El gigante observó aquel hermoso paisaje y se sintió feliz. Pero de pronto descubrió que aún seguía siendo invierno en un rincón de su jardín. Un árbol seguía cubierto de nieve, e intentaba estirar las ramas para que un niño muy pequeño pudiera subirse. El niño no las podía alcanzar, y el gigante decidió ayudarle.
Al salir de la casa, los niños se escondieron atemorizados tras los árboles. Pero el niño más pequeño no pudo verlo, porque tenía los ojos llenos de lágrimas por no poder subir al árbol.
El gigante le sujetó con dulzura y le ayudó a subir a las ramas, y el árbol de pronto se vistió de primavera. El césped se llenó de flores y el resto de niños, al ver que el gigante ya no era malo y egoísta, salieron de sus escondites.
– ¡A partir de ahora, mi jardín también es vuestro!- dijo entonces el gigante. Y con un martillo gigante, derribó el muro.
El final del gigante egoísta
A partir de aquel día, el jardín del gigante volvió a ser el más hermoso y colorido del lugar. Y él disfrutaba viendo jugar y reír a los niños. Sin embargo, echaba mucho de menos al niño más pequeño, aquel que movió su corazón y le hizo salir de su casa.

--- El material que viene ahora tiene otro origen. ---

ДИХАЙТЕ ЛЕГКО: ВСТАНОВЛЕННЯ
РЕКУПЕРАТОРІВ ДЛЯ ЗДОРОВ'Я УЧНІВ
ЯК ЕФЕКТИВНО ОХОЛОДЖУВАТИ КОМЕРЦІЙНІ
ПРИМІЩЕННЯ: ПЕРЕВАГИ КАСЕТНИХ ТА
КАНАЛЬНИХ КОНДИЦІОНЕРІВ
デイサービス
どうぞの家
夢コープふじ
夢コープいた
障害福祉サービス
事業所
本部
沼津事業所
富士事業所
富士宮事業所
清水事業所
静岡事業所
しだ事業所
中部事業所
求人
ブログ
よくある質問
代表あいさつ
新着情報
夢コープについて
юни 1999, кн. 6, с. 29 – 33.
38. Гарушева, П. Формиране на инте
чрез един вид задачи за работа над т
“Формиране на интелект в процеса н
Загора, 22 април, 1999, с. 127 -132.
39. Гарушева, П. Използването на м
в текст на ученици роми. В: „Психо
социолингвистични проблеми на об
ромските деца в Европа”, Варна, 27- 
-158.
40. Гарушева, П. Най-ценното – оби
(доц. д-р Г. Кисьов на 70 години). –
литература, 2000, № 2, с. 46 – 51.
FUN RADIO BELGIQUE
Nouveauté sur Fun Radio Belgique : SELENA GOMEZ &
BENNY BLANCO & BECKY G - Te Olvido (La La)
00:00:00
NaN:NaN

Ya no le había vuelto a ver, y por más que preguntó a los demás niños, no consiguió encontrarle:
– ¿De verdad que no sabéis quién es?- preguntaba a todos el gigante.
– No, no le habíamos visto nunca- contestaban uno a uno los niños.

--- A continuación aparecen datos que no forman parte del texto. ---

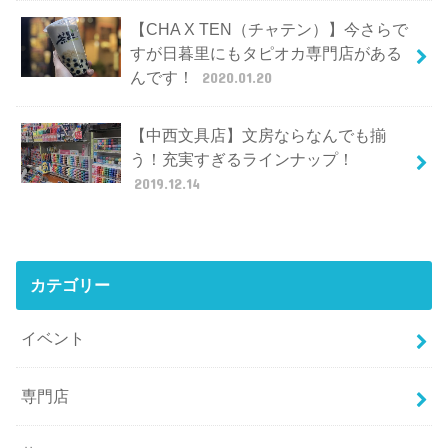
【CHA X TEN（チャテン）】今さらで
すが日暮里にもタピオカ専門店がある
んです！
2020.01.20
【中西文具店】文房ならなんでも揃
う！充実すぎるラインナップ！
2019.12.14
カテゴリー
イベント
専門店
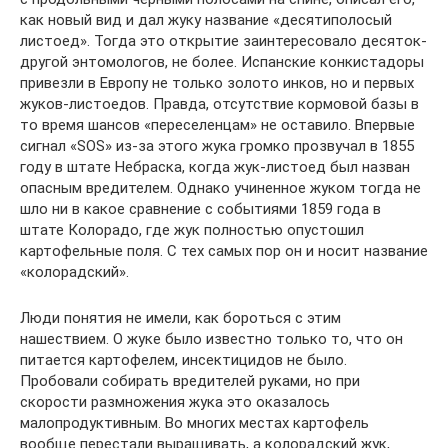
как новый вид и дал жуку название «десятиполосый
листоед». Тогда это открытие заинтересовало десяток-
другой энтомологов, не более. Испанские конкистадоры
привезли в Европу не только золото инков, но и первых
жуков-листоедов. Правда, отсутствие кормовой базы в
то время шансов «переселенцам» не оставило. Впервые
сигнал «SOS» из-за этого жука громко прозвучал в 1855
году в штате Небраска, когда жук-листоед был назван
опасным вредителем. Однако учиненное жуком тогда не
шло ни в какое сравнение с событиями 1859 года в
штате Колорадо, где жук полностью опустошил
картофельные поля. С тех самых пор он и носит название
«колорадский».
Люди понятия не имели, как бороться с этим
нашествием. О жуке было известно только то, что он
питается картофелем, инсектицидов не было.
Пробовали собирать вредителей руками, но при
скорости размножения жука это оказалось
малопродуктивным. Во многих местах картофель
вообще перестали выращивать, а колорадский жук,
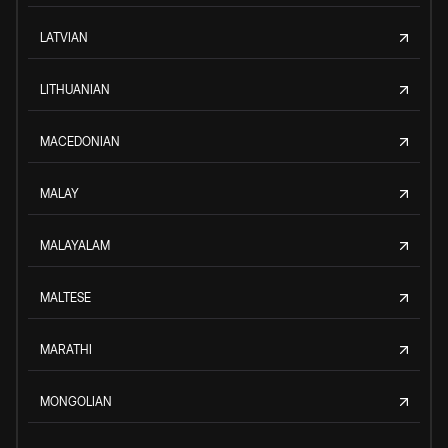
LATVIAN
LITHUANIAN
MACEDONIAN
MALAY
MALAYALAM
MALTESE
MARATHI
MONGOLIAN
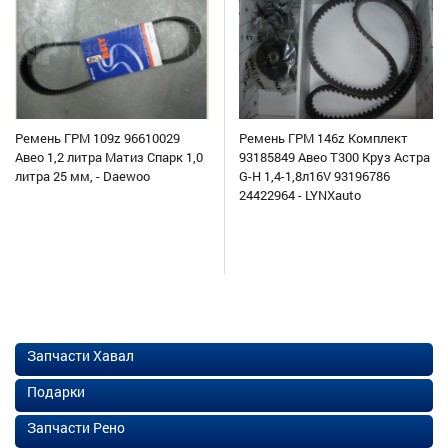
Ремень ГРМ 109z 96610029
Ремень ГРМ 146z Комплект
Авео 1,2 литра Матиз Спарк 1,0
93185849 Авео Т300 Круз Астра
литра 25 мм, - Daewoo
G-H 1,4-1,8л16V 93196786
24422964 - LYNXauto
Запчасти Хавал
Подарки
Запчасти Рено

Los días pasaron, llegó el otoño y tras el otoño, el invierno. El gigante se encontraba cansado y enfermo, porque ya era mayor, muy mayor.
Mirando los árboles nevados de su jardín, no dejaba de acordarse de aquel niño que no volvió a ver. Y uno de esos días, sucedió algo increíble: uno de los árboles, de pronto comenzó a reverdecer, y el césped al que daban sombra sus ramas. Estaba repleto de pequeñas florecillas. Y sí, bajo las ramas del árbol, estaba el pequeño, el mismo niño al que el gigante ayudó a subir al árbol.
¡Que contento se puso el gigante al verle! Salió corriendo, pisó la nieve hasta llegar hasta el árbol, y de pronto vio que el niño tenía heridas en las manos y en los pies. Eran cicatrices profundas de unos clavos.
– ¿Quién te ha hecho eso? ¡Dime quién ha sido y yo mismo iré a vengarme! – exclamó el gigante muy enfadado.
– No, gigante- dijo entonces el pequeño- No son heridas de dolor. Son heridas de amor. Y he venido a buscarte. Tú un día me dejaste jugar en tu jardín. Yo quiero dejarte jugar en el mío a partir de ahora y para siempre.
Al día siguiente, los niños que entraron en el jardín, descubrieron el cuerpo inerte del gigante tumbado bajo un árbol y rodeado de flores blancas. Era el único árbol que en medio de la nieve, se había vestido de primavera.